Tell us what’s happening:
Recieving quite a few error messages despite returning the appropriate objefcts with similar formatting to the requested charts.
Issue 1 is an error I think that is related to the current implementation of the unit tests verifying tick labels, this warning also refuses to be suppressed with a pendingdeprecation filter
Issue 2 is the correlation matrix adds 3 empty strings causing a unit test failure. I have no explaination for this
issue 3 i think is the same as issue 1: numpy.ndarray’ object has no attribute 'get_children
not sure where to go from here as my results in image are correct
Replit will not attach so adding here markdown code block
import pandas as pd
import seaborn as sns
import matplotlib.pyplot as plt
import numpy as np
# Import data
df = pd.read_csv('medical_examination.csv')
# add bmi column
# Add 'overweight' column
df['overweight'] = (df['weight'] / ((df['height'] / 100) ** 2) > 25).astype(int)
# Normalize data by making 0 always good and 1 always bad. If the value of 'cholesterol' or 'gluc' is 1, make the value 0. If the value is more than 1, make the value 1.
df[['cholesterol', 'gluc']] = (df[['cholesterol', 'gluc']] > 1).astype(int)
# Draw Categorical Plot
def draw_cat_plot():
# Create DataFrame for cat plot using `pd.melt` using just the values from 'cholesterol', 'gluc', 'smoke', 'alco', 'active', and 'overweight'.
melt = pd.melt(df, id_vars=['cardio'], value_vars=['cholesterol', 'gluc', 'smoke', 'alco', 'active', 'overweight'])
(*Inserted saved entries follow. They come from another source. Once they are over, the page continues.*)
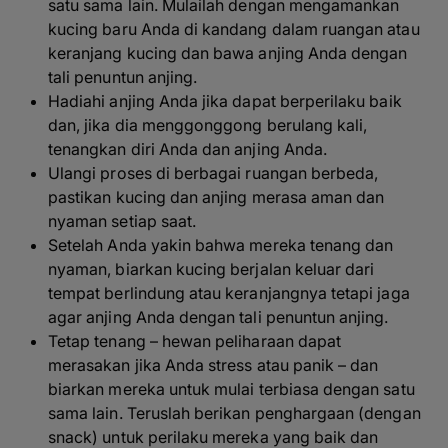
satu sama lain. Mulailah dengan mengamankan
kucing baru Anda di kandang dalam ruangan atau
keranjang kucing dan bawa anjing Anda dengan
tali penuntun anjing.
Hadiahi anjing Anda jika dapat berperilaku baik
dan, jika dia menggonggong berulang kali,
tenangkan diri Anda dan anjing Anda.
Ulangi proses di berbagai ruangan berbeda,
pastikan kucing dan anjing merasa aman dan
nyaman setiap saat.
Setelah Anda yakin bahwa mereka tenang dan
nyaman, biarkan kucing berjalan keluar dari
tempat berlindung atau keranjangnya tetapi jaga
agar anjing Anda dengan tali penuntun anjing.
Tetap tenang – hewan peliharaan dapat
merasakan jika Anda stress atau panik – dan
biarkan mereka untuk mulai terbiasa dengan satu
sama lain. Teruslah berikan penghargaan (dengan
snack) untuk perilaku mereka yang baik dan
# modified process from original project as the correct figure can be made without instantiating extra variables and processes bringing line count and memory down significantly
sns.catplot(x='variable', col='cardio', data=melt, kind='count', hue='value')
# Get the figure for the output
fig = sns.catplot(x='variable', col='cardio', data=melt, kind='count', hue='value')
# Do not modify the next two lines
fig.savefig('catplot.png')
return fig
# Draw Heat Map
def draw_heat_map():
# Clean the data
df_heat = df[(df['ap_lo'] <= df['ap_hi']) & (df['height'] >= df['height'].quantile(0.025)) & (df['height'] <= df['height'].quantile(0.975)) & (df['weight'] >= df['weight'].quantile(0.025)) & (df['weight'] <= df['weight'].quantile(0.975))]
# Calculate the correlation matrix
corr = df_heat.corr()
# Generate a mask for the upper triangle
mask = np.triu(corr)
# Set up the matplotlib figure
fig, ax = plt.subplots(figsize=(12, 12))
# Draw the heatmap with 'sns.heatmap()'
sns.heatmap(corr, annot=True, fmt='.1f', mask=mask, vmax=.3, center=0, square=True, linewidths=.5, cbar_kws={"shrink": .5})
# Do not modify the next two lines
fig.savefig('heatmap.png')
return fig
These are all common issues caused by dependency version problems. Numerous threads in the forums about the python data analysis projects will show you how to fix your pyproject.toml and update your dependencies.